HAPŞIRMA VE ÖKSÜRMEYLE VİRÜS PARTİKÜLLERİ YAYILIYOR
İnfluenza virüslerinin damlacık yolu ile bulaştığını belirten Prof. Dr. Fışgın, şunları söyledi: "Özellikle hasta kişilerin hapşırma ve öksürmesi ile çevreye çok sayıda virüs taşıyan partikül saçılır. Bu partiküllerin ağız, burun veya göze ulaşmasıyla, hastalık bulaşır. Bu nedenle hapşırık ve öksürük sırasında ağız ve burun bir mendille kapatılmalıdır. Şayet mendil bulunamıyorsa kişi kolunu kullanarak, partiküllerin saçılmasını önlemeli, asla bu iş için ellerini kullanmamalıdır. Eller enfeksiyonun bulaşmasında önemli rol oynamaktadır. Kalabalık yerlerde, toplu taşımalarda hasta kişilerin maske takması enfeksiyonu çevresindeki kişilere bulaştırmasını engellemesi açısından çok önemlidir."

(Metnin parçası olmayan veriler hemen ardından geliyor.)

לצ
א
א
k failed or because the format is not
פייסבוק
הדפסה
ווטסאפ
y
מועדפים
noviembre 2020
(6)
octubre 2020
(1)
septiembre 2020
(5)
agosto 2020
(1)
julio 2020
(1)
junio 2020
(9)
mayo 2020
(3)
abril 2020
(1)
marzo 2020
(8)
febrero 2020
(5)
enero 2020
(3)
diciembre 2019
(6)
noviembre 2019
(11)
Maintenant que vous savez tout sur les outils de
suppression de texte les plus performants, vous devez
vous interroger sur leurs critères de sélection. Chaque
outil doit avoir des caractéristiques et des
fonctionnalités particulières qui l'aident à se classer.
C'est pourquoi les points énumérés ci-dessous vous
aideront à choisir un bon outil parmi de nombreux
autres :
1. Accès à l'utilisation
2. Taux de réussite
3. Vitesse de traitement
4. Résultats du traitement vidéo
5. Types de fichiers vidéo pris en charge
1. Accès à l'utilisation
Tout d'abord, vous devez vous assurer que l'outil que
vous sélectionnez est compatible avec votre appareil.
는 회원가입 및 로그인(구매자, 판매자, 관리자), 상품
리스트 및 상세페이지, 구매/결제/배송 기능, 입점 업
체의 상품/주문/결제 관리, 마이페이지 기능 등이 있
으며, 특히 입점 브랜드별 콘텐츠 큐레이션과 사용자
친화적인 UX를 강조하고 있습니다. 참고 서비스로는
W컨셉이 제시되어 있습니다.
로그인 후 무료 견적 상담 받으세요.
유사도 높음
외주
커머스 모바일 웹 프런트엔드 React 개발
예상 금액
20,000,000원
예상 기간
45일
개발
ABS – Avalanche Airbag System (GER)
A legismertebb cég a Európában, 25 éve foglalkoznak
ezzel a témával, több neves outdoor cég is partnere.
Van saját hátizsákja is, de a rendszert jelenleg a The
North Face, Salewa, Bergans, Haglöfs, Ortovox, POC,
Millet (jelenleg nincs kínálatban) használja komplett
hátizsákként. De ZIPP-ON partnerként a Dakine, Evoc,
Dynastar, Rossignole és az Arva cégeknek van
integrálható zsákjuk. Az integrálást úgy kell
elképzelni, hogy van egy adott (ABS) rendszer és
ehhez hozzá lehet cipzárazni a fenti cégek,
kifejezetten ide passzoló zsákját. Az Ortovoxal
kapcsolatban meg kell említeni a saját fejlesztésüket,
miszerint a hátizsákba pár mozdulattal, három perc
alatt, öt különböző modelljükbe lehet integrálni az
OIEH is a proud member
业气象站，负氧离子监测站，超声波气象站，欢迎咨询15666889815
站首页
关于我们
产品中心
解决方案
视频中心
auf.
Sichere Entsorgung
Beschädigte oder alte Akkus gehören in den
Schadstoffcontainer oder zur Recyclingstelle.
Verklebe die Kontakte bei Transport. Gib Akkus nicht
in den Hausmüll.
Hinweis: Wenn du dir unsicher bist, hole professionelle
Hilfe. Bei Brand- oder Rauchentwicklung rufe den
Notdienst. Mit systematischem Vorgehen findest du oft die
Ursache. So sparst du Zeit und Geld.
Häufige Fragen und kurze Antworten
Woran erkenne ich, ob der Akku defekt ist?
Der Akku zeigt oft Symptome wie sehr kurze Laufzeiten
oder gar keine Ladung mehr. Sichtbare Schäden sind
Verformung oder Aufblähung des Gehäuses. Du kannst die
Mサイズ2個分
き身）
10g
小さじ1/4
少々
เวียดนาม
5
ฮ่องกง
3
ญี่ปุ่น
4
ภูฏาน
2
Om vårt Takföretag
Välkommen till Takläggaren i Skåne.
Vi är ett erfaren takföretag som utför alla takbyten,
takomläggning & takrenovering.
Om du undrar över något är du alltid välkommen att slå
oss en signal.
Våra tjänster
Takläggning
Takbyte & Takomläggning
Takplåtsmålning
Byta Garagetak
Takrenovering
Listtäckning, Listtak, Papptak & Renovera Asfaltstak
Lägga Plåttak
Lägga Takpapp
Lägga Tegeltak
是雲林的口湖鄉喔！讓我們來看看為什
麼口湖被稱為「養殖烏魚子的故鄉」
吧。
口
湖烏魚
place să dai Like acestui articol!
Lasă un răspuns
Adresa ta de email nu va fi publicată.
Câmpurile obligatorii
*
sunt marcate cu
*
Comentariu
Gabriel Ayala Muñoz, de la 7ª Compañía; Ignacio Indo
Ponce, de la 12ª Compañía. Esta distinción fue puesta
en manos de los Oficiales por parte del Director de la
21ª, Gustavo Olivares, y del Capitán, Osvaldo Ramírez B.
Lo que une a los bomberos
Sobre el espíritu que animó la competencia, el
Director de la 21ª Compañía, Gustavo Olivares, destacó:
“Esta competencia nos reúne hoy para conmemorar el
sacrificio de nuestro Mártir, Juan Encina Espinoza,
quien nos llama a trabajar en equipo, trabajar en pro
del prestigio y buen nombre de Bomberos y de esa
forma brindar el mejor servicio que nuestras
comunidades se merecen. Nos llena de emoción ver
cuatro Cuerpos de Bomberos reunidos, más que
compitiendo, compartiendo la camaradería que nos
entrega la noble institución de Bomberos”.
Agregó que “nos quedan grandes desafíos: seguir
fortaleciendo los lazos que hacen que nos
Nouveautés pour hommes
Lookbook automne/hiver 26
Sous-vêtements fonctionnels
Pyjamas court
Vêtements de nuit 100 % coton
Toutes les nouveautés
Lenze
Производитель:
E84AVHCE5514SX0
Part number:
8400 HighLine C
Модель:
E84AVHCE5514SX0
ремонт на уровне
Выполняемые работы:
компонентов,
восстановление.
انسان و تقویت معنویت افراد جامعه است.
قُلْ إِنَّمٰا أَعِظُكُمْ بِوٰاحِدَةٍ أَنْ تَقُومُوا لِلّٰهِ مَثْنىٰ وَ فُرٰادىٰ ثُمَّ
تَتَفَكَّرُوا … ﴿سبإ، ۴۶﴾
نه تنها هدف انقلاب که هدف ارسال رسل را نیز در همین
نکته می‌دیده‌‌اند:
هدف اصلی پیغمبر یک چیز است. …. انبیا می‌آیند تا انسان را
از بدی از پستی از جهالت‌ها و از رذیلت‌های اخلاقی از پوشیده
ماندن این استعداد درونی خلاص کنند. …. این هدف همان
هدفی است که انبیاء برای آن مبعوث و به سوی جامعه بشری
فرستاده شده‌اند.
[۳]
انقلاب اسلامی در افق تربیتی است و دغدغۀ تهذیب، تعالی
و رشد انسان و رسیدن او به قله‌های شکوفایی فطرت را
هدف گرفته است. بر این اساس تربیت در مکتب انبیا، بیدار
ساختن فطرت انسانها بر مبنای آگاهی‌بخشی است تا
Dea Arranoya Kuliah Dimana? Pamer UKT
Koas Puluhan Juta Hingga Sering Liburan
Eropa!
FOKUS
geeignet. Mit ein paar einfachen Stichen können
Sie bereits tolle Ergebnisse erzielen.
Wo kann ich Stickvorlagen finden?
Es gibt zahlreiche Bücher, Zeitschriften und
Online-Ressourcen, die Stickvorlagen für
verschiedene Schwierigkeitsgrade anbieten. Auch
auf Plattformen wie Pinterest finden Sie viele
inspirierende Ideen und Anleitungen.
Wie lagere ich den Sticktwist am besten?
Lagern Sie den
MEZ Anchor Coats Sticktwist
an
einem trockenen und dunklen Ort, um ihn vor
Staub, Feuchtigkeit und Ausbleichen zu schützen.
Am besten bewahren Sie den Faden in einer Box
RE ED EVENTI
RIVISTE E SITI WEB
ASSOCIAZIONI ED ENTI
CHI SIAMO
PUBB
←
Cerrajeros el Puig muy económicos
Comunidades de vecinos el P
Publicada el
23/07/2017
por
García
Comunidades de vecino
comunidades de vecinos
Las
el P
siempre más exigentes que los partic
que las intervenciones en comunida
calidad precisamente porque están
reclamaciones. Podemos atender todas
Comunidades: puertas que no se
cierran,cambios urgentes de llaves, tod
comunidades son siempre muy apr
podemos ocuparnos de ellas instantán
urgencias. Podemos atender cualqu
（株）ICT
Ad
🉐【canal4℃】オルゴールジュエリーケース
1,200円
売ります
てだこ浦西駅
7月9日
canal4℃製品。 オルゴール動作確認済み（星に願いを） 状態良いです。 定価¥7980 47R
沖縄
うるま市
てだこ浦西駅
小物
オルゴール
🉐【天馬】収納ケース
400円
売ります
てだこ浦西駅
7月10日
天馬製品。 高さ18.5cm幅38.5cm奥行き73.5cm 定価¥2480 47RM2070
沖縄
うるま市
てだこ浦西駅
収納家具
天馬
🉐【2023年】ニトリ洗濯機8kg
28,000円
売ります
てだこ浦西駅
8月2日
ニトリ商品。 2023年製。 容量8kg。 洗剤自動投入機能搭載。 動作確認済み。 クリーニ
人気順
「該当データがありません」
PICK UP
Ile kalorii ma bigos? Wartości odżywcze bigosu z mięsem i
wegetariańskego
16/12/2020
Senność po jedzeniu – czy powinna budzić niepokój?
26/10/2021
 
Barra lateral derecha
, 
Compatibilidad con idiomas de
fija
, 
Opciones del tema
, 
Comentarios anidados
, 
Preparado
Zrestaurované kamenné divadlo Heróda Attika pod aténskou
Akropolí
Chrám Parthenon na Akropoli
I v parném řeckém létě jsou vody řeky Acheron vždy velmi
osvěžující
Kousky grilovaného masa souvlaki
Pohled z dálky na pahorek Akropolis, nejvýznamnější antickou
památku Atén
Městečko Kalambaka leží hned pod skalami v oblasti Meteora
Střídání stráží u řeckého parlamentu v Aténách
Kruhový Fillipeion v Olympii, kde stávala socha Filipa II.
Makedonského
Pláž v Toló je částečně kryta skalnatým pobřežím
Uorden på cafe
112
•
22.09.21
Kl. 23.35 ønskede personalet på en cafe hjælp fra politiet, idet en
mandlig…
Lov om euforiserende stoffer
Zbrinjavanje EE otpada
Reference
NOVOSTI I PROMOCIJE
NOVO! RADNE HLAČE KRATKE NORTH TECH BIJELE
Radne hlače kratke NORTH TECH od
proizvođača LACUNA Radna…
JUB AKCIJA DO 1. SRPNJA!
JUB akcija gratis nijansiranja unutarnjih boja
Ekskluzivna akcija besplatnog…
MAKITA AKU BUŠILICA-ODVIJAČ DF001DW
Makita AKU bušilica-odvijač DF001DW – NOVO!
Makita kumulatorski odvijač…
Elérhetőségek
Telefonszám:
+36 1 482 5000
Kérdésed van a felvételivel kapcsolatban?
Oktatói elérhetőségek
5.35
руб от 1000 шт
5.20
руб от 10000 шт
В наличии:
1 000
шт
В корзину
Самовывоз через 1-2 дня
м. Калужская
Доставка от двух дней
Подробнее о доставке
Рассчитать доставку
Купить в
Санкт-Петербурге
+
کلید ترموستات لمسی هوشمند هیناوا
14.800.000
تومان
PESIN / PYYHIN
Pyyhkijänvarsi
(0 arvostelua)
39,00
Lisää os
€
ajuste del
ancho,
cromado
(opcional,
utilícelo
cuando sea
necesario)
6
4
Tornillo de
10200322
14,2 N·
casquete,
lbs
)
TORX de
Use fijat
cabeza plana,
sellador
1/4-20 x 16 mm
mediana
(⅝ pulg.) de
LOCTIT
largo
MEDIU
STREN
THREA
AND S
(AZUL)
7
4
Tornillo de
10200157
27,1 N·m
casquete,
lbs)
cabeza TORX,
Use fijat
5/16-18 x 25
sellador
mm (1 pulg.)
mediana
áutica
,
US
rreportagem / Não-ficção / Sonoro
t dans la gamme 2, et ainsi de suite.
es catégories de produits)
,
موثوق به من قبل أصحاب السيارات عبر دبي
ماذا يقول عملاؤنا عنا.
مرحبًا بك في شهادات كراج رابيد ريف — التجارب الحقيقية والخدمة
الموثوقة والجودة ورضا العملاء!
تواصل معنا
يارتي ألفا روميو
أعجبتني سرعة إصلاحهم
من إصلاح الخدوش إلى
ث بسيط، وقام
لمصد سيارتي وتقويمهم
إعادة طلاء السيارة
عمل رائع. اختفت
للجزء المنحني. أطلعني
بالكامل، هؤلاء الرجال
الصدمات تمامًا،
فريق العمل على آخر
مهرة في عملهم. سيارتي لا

H3N2 YÜKSEK ATEŞ VE ŞİDDETLİ KAS AĞRISI YAPIYOR
Ateş, boğaz ağrısı, burun tıkanıklığı, burun akıntısı, baş ağrısı, öksürük, şiddetli kas ve eklem ağrısıyla belirtilerin kendini gösterdiğini söyleyen Prof. Dr. Fışgın, "H3N2'nin diğer influenza tiplerine göre risk grubundaki hastalarda daha fazla olmak üzere yüksek ateş, şiddetli kas ve eklem ağrısı, uzun süren öksürük şeklinde seyrettiği bildirilmektedir. Benzer semptom ve bulgular Kovid-19'da da görülmektedir" dedi.

HASTANEYE YATIŞ ORANI YÜKSEK
Gribin, risk grubundaki hastalarda daha ağır seyrettiğini ve bazen ölüme neden olabildiğini söyleyen Prof. Dr. Fışgın, şu uyarılarda bulundu: "Özellikle akciğer, karaciğer, böbrek ve kalp hastalığı olanlar, kanser hastaları, diyabeti olanlar, ilaçlar nedeniyle bağışıklık sistemi baskılanan hastalar, organ nakli yapılan kişilerde grip nedeniyle hastaneye yatış oranları daha yüksektir. Ayrıca gebelerde, 50 yaş üstü kişilerde, 5 yaş altındaki çocuklarda ve obez kişilerde de enfeksiyon ağır seyretme eğilimindedir. H3N2 saydığımız bu grup hastalara daha kolay bulaşmakta ve daha şiddetli hastalık oluşturmaktadır."